The scandal grabbed attention because of the shock value of the headline’s pairing: Harvard students and cheating. Most commentators zeroed in on the students—apparently lazy and dishonest, for all their talent—or on the hypercompetitive culture of America’s most prestigious university. Still others suggested that cheating has become commonplace in our schools as the result of the increasingly amoral larger society in which they operate.
What these arguments have in common is the assumption that students are cheating much more than they used to.
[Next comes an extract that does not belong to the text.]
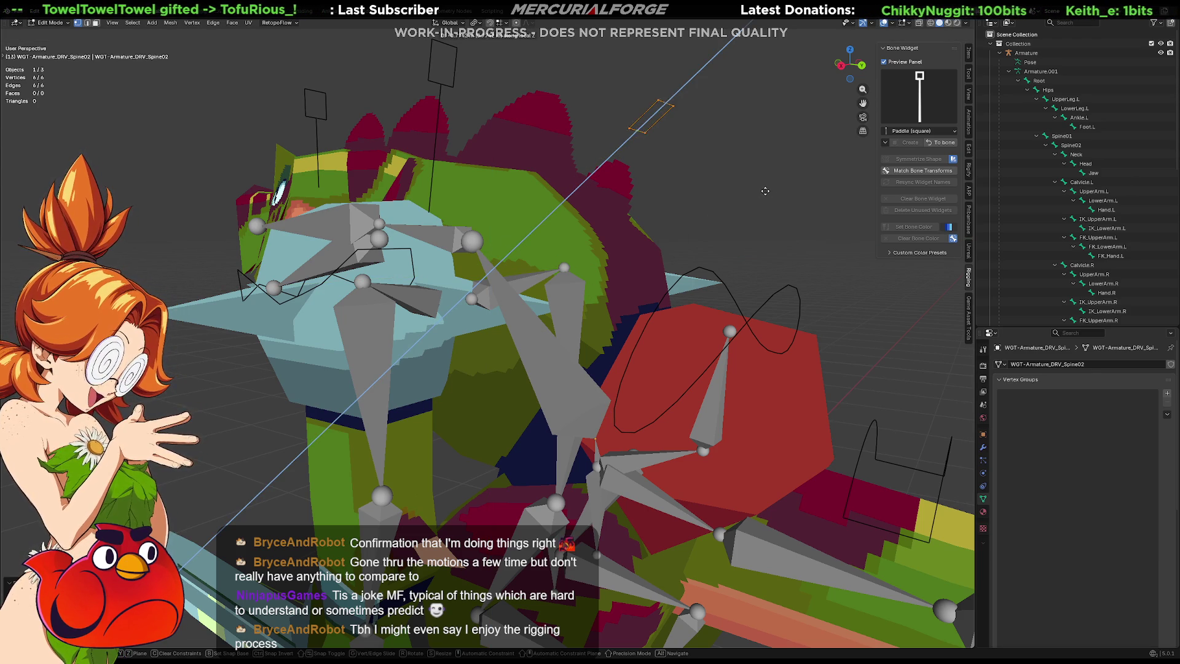
key("s")
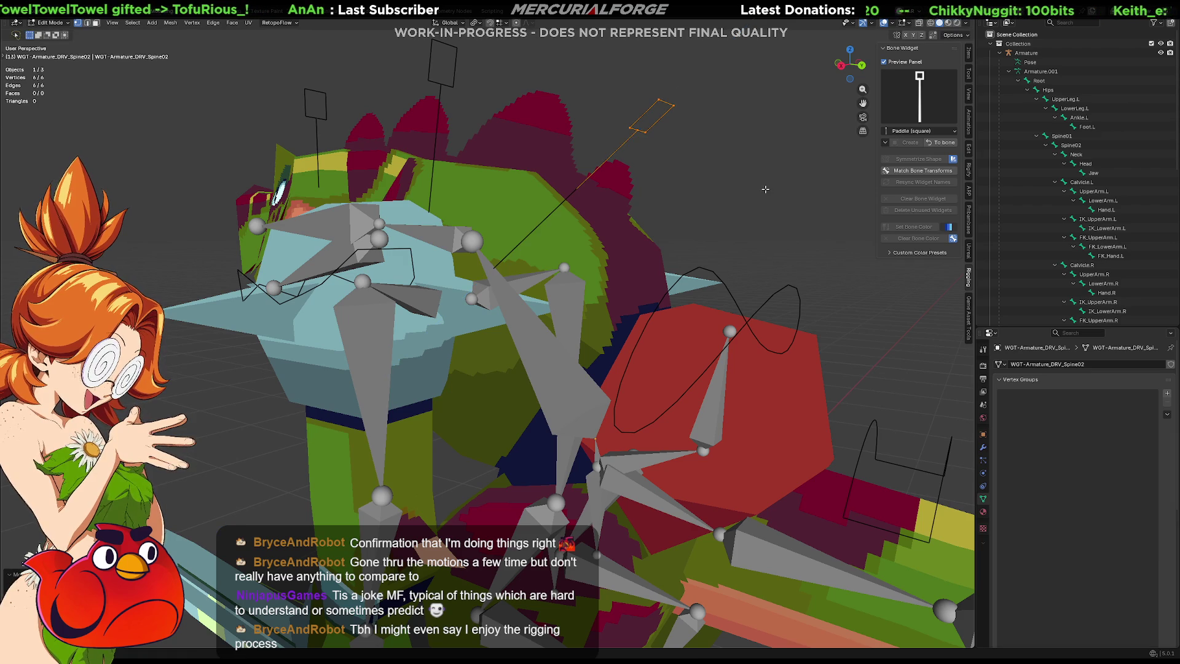
left_click(777, 300)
In fact, the rate of students who admit to cheating at least once in their college careers has held steady at somewhere around 75 percent since the first major survey on cheating in higher education in 1963. But 75 percent is a disheartening number for faculty, future employers, and the parents who are footing hefty tuition bills—not to mention for the five students out of every 20-person seminar who have pursued all their work honestly.
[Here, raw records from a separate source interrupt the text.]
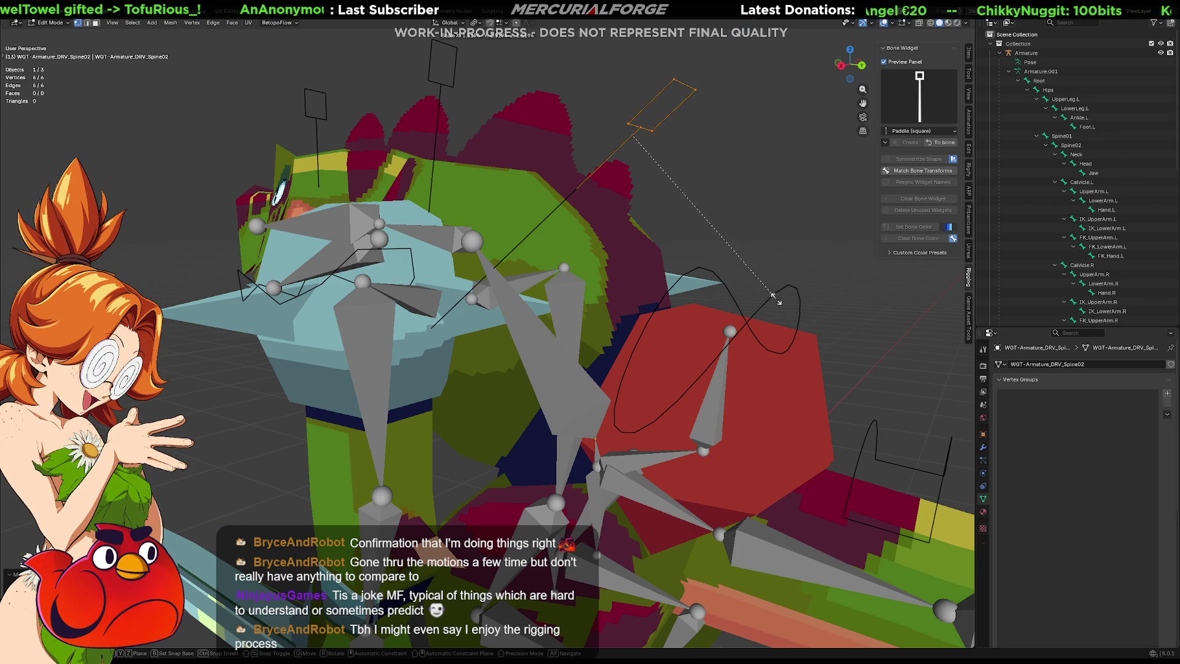
Step: Raise one widget vertex along Z, deselect all, and return to Object Mode
left_click(486, 300)
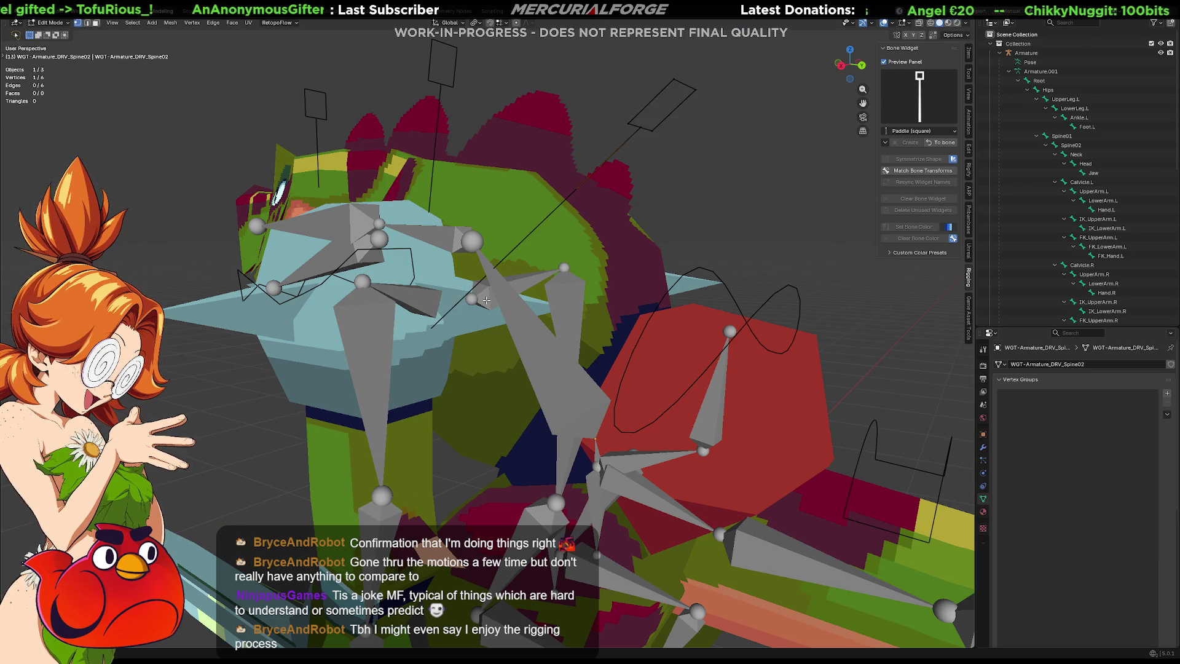
key("g")
key("z")
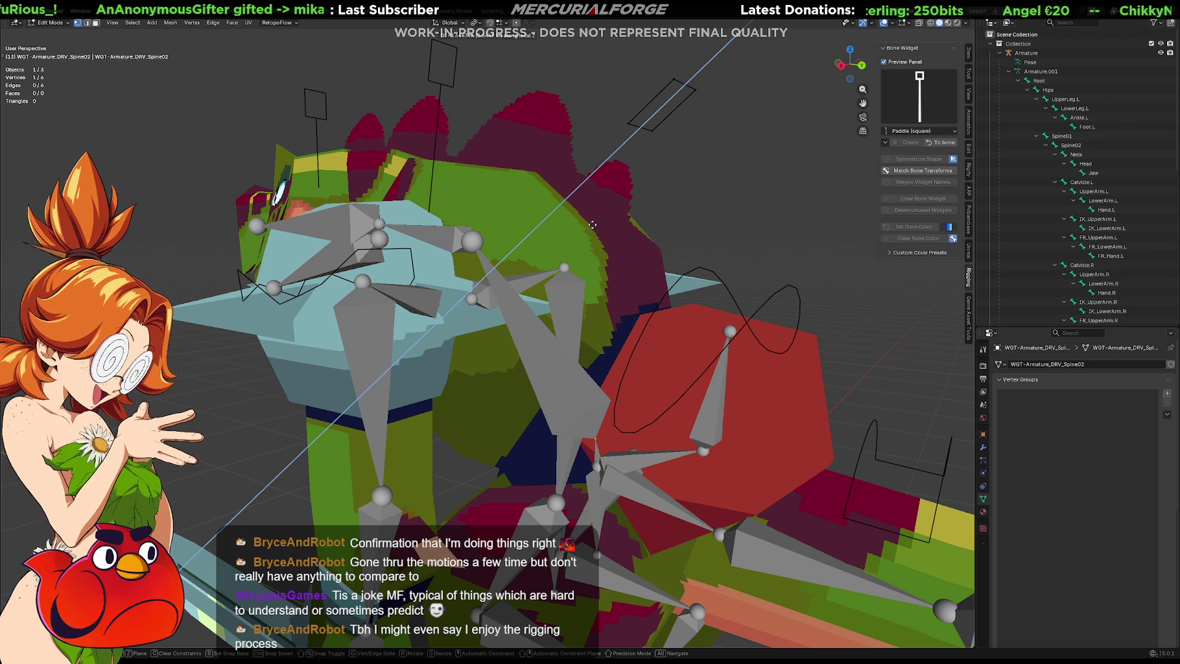
left_click(571, 235)
left_click(703, 161)
key("ctrl+Tab")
College administrators largely seem to have accepted the notion that the blame for cheating lies either at the feet of morally bankrupt students or within the overall campus climate. As a result, their efforts to reduce cheating have focused on creating first-year orientations or seminars on academic integrity, or on instituting deterrent measures like suspensions or expulsions for cheaters who are caught.
But the stability of cheating rates over the past 50 years suggests that these efforts are not having their desired effect—and an interdisciplinary new line of research in education and psychology may help explain why. Increasingly, these findings point to a radical proposition: that the very nature of the college education we provide to our students, in both its design and delivery, may turn out to be the deepest cause of cheating on campus.